* Given records:
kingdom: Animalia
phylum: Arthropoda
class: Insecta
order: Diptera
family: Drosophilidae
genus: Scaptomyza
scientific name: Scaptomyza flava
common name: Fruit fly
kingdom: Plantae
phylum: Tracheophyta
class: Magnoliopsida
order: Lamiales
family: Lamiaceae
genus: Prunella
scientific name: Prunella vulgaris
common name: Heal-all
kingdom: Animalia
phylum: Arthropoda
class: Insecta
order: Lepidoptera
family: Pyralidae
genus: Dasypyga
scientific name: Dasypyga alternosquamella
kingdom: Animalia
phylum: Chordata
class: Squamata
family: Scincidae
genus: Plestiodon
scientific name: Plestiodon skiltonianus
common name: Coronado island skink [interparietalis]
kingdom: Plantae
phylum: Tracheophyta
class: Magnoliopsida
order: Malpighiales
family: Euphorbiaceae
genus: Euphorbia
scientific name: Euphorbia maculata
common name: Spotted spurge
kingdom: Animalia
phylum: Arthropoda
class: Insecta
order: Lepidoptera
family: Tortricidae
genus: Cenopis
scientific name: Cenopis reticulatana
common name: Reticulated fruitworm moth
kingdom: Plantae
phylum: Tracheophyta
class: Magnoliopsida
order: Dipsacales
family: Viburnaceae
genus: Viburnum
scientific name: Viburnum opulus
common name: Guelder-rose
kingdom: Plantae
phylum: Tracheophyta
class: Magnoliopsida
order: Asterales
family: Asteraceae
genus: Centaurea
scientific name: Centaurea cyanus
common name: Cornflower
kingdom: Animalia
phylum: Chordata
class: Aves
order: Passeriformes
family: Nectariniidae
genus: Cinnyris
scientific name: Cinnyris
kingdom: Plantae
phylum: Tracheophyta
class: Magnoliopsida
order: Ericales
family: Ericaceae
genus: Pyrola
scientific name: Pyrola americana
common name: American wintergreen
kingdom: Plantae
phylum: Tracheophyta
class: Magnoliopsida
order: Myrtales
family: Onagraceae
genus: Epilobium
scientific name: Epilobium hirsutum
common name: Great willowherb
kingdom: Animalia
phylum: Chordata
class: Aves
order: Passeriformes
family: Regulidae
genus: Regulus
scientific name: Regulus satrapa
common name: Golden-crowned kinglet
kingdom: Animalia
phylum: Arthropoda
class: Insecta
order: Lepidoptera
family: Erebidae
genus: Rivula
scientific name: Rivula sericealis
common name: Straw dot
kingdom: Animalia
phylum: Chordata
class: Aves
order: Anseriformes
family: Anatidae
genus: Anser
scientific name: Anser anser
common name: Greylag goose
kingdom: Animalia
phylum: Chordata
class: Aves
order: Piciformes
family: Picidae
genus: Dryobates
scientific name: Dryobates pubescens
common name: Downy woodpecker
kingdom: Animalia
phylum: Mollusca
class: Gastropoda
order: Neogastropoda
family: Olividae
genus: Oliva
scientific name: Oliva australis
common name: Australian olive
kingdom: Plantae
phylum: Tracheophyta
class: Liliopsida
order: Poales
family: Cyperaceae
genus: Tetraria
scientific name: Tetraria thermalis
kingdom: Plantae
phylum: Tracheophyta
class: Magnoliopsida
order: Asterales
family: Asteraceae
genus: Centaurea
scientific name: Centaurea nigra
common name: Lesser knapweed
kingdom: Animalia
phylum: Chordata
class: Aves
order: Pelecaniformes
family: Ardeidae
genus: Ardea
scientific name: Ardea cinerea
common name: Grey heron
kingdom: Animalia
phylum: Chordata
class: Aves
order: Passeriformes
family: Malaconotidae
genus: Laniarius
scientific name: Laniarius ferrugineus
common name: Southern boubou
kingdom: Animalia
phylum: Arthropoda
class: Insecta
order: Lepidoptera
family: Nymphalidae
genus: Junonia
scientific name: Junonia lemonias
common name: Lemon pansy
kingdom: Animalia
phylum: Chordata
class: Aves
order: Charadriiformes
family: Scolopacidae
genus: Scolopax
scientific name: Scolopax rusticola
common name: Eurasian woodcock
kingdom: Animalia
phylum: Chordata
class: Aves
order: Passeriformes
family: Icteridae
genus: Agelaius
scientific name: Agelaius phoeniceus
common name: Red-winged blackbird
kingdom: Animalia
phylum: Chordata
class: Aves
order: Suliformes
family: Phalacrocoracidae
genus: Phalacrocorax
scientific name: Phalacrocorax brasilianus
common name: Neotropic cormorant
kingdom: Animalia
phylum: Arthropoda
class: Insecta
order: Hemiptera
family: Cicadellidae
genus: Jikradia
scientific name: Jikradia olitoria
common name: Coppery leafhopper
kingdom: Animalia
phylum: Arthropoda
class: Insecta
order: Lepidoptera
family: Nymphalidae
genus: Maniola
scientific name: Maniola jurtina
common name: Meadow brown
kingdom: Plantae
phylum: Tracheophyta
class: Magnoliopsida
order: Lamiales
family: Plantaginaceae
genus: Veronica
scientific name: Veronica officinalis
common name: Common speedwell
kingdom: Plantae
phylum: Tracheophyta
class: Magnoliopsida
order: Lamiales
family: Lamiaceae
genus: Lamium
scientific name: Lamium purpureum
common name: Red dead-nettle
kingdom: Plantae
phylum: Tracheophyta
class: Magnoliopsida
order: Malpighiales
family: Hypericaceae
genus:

* Written task: Could you update the lines for all the items, replacing "common name" with "vernacular name" wherever it appears and changing nothing else?

* Exercise output:
kingdom: Animalia
phylum: Arthropoda
class: Insecta
order: Diptera
family: Drosophilidae
genus: Scaptomyza
scientific name: Scaptomyza flava
vernacular name: Fruit fly
kingdom: Plantae
phylum: Tracheophyta
class: Magnoliopsida
order: Lamiales
family: Lamiaceae
genus: Prunella
scientific name: Prunella vulgaris
vernacular name: Heal-all
kingdom: Animalia
phylum: Arthropoda
class: Insecta
order: Lepidoptera
family: Pyralidae
genus: Dasypyga
scientific name: Dasypyga alternosquamella
kingdom: Animalia
phylum: Chordata
class: Squamata
family: Scincidae
genus: Plestiodon
scientific name: Plestiodon skiltonianus
vernacular name: Coronado island skink [interparietalis]
kingdom: Plantae
phylum: Tracheophyta
class: Magnoliopsida
order: Malpighiales
family: Euphorbiaceae
genus: Euphorbia
scientific name: Euphorbia maculata
vernacular name: Spotted spurge
kingdom: Animalia
phylum: Arthropoda
class: Insecta
order: Lepidoptera
family: Tortricidae
genus: Cenopis
scientific name: Cenopis reticulatana
vernacular name: Reticulated fruitworm moth
kingdom: Plantae
phylum: Tracheophyta
class: Magnoliopsida
order: Dipsacales
family: Viburnaceae
genus: Viburnum
scientific name: Viburnum opulus
vernacular name: Guelder-rose
kingdom: Plantae
phylum: Tracheophyta
class: Magnoliopsida
order: Asterales
family: Asteraceae
genus: Centaurea
scientific name: Centaurea cyanus
vernacular name: Cornflower
kingdom: Animalia
phylum: Chordata
class: Aves
order: Passeriformes
family: Nectariniidae
genus: Cinnyris
scientific name: Cinnyris
kingdom: Plantae
phylum: Tracheophyta
class: Magnoliopsida
order: Ericales
family: Ericaceae
genus: Pyrola
scientific name: Pyrola americana
vernacular name: American wintergreen
kingdom: Plantae
phylum: Tracheophyta
class: Magnoliopsida
order: Myrtales
family: Onagraceae
genus: Epilobium
scientific name: Epilobium hirsutum
vernacular name: Great willowherb
kingdom: Animalia
phylum: Chordata
class: Aves
order: Passeriformes
family: Regulidae
genus: Regulus
scientific name: Regulus satrapa
vernacular name: Golden-crowned kinglet
kingdom: Animalia
phylum: Arthropoda
class: Insecta
order: Lepidoptera
family: Erebidae
genus: Rivula
scientific name: Rivula sericealis
vernacular name: Straw dot
kingdom: Animalia
phylum: Chordata
class: Aves
order: Anseriformes
family: Anatidae
genus: Anser
scientific name: Anser anser
vernacular name: Greylag goose
kingdom: Animalia
phylum: Chordata
class: Aves
order: Piciformes
family: Picidae
genus: Dryobates
scientific name: Dryobates pubescens
vernacular name: Downy woodpecker
kingdom: Animalia
phylum: Mollusca
class: Gastropoda
order: Neogastropoda
family: Olividae
genus: Oliva
scientific name: Oliva australis
vernacular name: Australian olive
kingdom: Plantae
phylum: Tracheophyta
class: Liliopsida
order: Poales
family: Cyperaceae
genus: Tetraria
scientific name: Tetraria thermalis
kingdom: Plantae
phylum: Tracheophyta
class: Magnoliopsida
order: Asterales
family: Asteraceae
genus: Centaurea
scientific name: Centaurea nigra
vernacular name: Lesser knapweed
kingdom: Animalia
phylum: Chordata
class: Aves
order: Pelecaniformes
family: Ardeidae
genus: Ardea
scientific name: Ardea cinerea
vernacular name: Grey heron
kingdom: Animalia
phylum: Chordata
class: Aves
order: Passeriformes
family: Malaconotidae
genus: Laniarius
scientific name: Laniarius ferrugineus
vernacular name: Southern boubou
kingdom: Animalia
phylum: Arthropoda
class: Insecta
order: Lepidoptera
family: Nymphalidae
genus: Junonia
scientific name: Junonia lemonias
vernacular name: Lemon pansy
kingdom: Animalia
phylum: Chordata
class: Aves
order: Charadriiformes
family: Scolopacidae
genus: Scolopax
scientific name: Scolopax rusticola
vernacular name: Eurasian woodcock
kingdom: Animalia
phylum: Chordata
class: Aves
order: Passeriformes
family: Icteridae
genus: Agelaius
scientific name: Agelaius phoeniceus
vernacular name: Red-winged blackbird
kingdom: Animalia
phylum: Chordata
class: Aves
order: Suliformes
family: Phalacrocoracidae
genus: Phalacrocorax
scientific name: Phalacrocorax brasilianus
vernacular name: Neotropic cormorant
kingdom: Animalia
phylum: Arthropoda
class: Insecta
order: Hemiptera
family: Cicadellidae
genus: Jikradia
scientific name: Jikradia olitoria
vernacular name: Coppery leafhopper
kingdom: Animalia
phylum: Arthropoda
class: Insecta
order: Lepidoptera
family: Nymphalidae
genus: Maniola
scientific name: Maniola jurtina
vernacular name: Meadow brown
kingdom: Plantae
phylum: Tracheophyta
class: Magnoliopsida
order: Lamiales
family: Plantaginaceae
genus: Veronica
scientific name: Veronica officinalis
vernacular name: Common speedwell
kingdom: Plantae
phylum: Tracheophyta
class: Magnoliopsida
order: Lamiales
family: Lamiaceae
genus: Lamium
scientific name: Lamium purpureum
vernacular name: Red dead-nettle
kingdom: Plantae
phylum: Tracheophyta
class: Magnoliopsida
order: Malpighiales
family: Hypericaceae
genus:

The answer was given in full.